Au métro Berri-UQAM, samedi vers 5h45 PM, je suis devant le quai, j’attends le métro, je lis un roman policier de Arnaldur Indridason. Sur ma gauche il y a une jolie fille. Je me dis : « wow. » Je lis mon livre. Je vois dans ma vision périphérique qu’elle se rapproche de moi. Tout près. Elle se tourne devant moi, elle me fait presque face, en diagonale. Elle a franchi la zone d’intimité. Quasiment comme si elle me connaissait. Elle se penche sur mon livre comme pour voir le titre.

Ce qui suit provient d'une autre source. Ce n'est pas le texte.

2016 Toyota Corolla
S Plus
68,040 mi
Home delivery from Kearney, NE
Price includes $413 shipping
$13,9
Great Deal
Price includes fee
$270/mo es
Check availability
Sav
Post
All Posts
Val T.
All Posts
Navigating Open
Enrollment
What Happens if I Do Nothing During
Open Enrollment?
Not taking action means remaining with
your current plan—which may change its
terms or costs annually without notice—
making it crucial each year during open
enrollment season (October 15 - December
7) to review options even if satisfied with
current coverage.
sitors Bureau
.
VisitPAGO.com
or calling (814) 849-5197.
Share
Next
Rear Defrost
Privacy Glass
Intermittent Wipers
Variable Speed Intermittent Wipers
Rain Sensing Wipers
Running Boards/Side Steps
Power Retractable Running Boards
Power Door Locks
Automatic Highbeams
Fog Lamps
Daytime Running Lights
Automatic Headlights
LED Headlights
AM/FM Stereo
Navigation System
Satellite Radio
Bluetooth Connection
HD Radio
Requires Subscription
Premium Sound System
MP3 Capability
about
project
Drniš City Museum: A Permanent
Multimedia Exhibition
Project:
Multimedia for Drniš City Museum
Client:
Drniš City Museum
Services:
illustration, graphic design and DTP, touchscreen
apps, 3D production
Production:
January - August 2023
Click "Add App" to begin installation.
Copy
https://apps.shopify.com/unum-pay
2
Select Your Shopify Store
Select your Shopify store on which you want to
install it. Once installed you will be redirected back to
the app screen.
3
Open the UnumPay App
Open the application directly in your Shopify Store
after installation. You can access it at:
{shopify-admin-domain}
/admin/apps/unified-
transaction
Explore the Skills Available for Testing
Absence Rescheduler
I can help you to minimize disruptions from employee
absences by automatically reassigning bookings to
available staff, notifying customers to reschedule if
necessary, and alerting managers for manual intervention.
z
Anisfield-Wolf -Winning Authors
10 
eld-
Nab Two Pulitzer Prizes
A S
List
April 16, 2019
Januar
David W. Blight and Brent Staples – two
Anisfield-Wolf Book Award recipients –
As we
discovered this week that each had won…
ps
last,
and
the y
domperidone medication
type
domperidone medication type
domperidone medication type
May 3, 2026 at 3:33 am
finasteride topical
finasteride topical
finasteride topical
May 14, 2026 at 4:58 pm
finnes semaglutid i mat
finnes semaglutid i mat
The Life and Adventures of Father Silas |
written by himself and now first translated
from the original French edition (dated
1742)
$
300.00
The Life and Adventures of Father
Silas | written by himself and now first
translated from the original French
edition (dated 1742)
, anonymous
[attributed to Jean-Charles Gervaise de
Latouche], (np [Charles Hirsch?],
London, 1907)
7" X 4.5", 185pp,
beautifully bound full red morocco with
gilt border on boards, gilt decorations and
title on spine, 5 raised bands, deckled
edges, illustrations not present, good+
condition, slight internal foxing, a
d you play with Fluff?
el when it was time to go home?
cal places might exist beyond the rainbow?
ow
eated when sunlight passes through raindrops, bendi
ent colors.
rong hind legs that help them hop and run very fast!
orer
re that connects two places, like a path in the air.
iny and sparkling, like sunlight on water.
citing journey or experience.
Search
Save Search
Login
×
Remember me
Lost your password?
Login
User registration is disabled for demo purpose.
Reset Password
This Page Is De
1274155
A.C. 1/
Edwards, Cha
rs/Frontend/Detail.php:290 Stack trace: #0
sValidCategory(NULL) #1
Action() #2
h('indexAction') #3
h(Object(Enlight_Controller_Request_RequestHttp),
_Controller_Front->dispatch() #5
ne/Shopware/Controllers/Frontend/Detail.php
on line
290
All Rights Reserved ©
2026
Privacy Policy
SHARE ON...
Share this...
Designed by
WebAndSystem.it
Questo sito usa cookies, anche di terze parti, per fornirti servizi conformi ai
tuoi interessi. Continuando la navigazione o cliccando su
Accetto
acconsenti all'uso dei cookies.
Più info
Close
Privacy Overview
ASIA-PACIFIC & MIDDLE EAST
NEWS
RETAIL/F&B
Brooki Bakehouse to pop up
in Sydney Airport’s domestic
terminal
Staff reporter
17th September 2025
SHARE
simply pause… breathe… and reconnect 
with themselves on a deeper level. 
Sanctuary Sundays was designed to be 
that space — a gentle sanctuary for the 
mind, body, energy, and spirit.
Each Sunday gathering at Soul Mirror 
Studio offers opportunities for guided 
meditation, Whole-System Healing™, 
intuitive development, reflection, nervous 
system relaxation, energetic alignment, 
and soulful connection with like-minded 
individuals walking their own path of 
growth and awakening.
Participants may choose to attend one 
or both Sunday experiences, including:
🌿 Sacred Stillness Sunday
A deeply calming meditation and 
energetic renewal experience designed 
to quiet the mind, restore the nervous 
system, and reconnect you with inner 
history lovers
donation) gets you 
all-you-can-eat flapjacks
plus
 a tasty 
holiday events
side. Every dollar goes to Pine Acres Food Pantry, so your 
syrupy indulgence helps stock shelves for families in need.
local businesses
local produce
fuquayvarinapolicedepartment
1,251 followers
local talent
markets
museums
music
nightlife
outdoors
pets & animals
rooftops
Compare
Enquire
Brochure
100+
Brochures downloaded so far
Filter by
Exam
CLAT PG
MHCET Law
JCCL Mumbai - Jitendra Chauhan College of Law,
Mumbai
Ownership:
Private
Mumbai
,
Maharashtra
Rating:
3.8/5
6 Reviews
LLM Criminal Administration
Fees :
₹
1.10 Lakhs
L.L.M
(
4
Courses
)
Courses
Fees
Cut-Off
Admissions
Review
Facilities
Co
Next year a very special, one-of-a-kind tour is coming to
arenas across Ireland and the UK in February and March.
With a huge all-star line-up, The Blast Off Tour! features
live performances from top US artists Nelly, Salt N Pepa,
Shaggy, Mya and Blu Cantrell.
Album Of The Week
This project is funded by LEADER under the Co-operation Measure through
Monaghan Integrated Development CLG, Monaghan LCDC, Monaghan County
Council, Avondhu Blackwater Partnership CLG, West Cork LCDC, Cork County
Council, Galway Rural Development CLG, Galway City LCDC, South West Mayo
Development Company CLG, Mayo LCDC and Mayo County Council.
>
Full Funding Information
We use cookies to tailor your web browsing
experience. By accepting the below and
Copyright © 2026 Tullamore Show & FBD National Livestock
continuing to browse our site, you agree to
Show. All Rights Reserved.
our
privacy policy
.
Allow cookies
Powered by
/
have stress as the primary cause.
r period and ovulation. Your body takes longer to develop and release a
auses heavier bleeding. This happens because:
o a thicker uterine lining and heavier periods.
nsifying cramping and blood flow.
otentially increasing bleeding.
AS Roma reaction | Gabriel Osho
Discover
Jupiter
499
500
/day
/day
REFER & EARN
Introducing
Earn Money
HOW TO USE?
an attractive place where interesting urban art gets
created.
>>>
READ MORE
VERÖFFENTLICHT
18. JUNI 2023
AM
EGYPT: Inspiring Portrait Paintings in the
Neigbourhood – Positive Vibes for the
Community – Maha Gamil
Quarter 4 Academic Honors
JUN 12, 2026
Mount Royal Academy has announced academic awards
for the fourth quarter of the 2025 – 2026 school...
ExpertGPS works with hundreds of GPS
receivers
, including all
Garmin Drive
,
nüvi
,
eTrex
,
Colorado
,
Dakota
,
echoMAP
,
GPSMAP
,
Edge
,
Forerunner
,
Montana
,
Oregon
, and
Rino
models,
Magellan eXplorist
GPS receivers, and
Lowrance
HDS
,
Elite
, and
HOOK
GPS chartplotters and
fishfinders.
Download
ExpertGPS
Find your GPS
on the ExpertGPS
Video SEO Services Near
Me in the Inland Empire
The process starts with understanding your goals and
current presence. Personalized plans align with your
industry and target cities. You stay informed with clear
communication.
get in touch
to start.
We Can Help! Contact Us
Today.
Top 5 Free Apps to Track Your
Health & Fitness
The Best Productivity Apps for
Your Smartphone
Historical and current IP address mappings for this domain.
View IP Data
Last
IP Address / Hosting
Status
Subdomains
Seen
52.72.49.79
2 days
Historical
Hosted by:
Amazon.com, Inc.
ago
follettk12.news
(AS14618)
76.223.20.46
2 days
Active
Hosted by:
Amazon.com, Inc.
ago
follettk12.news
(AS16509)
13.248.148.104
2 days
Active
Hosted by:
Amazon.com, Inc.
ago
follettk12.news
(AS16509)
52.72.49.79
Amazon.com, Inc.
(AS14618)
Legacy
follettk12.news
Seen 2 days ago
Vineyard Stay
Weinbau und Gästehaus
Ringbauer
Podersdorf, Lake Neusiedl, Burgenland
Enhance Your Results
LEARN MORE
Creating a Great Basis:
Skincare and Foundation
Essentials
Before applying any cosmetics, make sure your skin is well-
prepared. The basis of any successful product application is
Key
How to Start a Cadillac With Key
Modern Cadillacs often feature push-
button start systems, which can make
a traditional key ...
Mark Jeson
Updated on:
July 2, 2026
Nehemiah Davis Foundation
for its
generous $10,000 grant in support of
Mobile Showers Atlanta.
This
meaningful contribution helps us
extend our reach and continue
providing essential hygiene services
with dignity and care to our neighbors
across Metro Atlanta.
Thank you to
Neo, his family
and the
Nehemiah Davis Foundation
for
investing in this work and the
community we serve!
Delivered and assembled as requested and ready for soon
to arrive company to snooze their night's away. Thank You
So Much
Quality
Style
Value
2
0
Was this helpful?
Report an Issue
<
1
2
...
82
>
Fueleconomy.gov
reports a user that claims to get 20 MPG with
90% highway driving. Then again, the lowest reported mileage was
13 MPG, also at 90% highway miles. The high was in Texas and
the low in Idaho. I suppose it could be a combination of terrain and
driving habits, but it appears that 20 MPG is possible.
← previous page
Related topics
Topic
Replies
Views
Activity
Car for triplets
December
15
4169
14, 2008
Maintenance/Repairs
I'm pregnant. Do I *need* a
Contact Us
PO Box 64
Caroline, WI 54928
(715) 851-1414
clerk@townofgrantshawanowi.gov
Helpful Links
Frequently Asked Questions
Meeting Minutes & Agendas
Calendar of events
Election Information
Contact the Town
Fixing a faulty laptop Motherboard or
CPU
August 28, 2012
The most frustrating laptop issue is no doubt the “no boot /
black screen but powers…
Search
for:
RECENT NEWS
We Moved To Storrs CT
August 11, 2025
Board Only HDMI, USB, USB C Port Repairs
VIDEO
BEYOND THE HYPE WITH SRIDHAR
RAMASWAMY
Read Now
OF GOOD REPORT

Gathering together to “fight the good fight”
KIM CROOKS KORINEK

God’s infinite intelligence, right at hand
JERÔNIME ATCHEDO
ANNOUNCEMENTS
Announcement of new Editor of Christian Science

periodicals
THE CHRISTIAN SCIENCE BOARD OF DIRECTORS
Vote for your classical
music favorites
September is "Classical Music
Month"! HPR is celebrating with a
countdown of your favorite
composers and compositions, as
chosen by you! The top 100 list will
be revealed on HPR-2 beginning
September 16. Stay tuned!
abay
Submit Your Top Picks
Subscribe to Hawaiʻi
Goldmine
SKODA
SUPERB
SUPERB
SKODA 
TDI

Mais j’étais gêné, je ne bougeais pas. Je continuais de lire. Elle restait là. Elle tournait un peu sur elle-même. Puis elle revenait se planter en face, tout près de moi. Je la regarde. Elle me regarde dans les yeux, très sérieuse. Je baisse le regard, continue de lire. Mon coeur bat vite, vite. Le métro arrive, on entre. Elle va s’asseoir plus loin. Elle me jette un coup d’oeil. Je lis mon livre. Je la regarde. Elle a cessé de me regarder. Chaque fois que je regarde vers elle, elle ne me regarde plus. On sort tous les deux du métro à Jean-Talon. Je me dis que je devrais lui parler. Lui dire salut, lui demander pourquoi elle me collait comme ça. Elle est belle.

En sortant du métro, elle s’en va dans l’autre direction.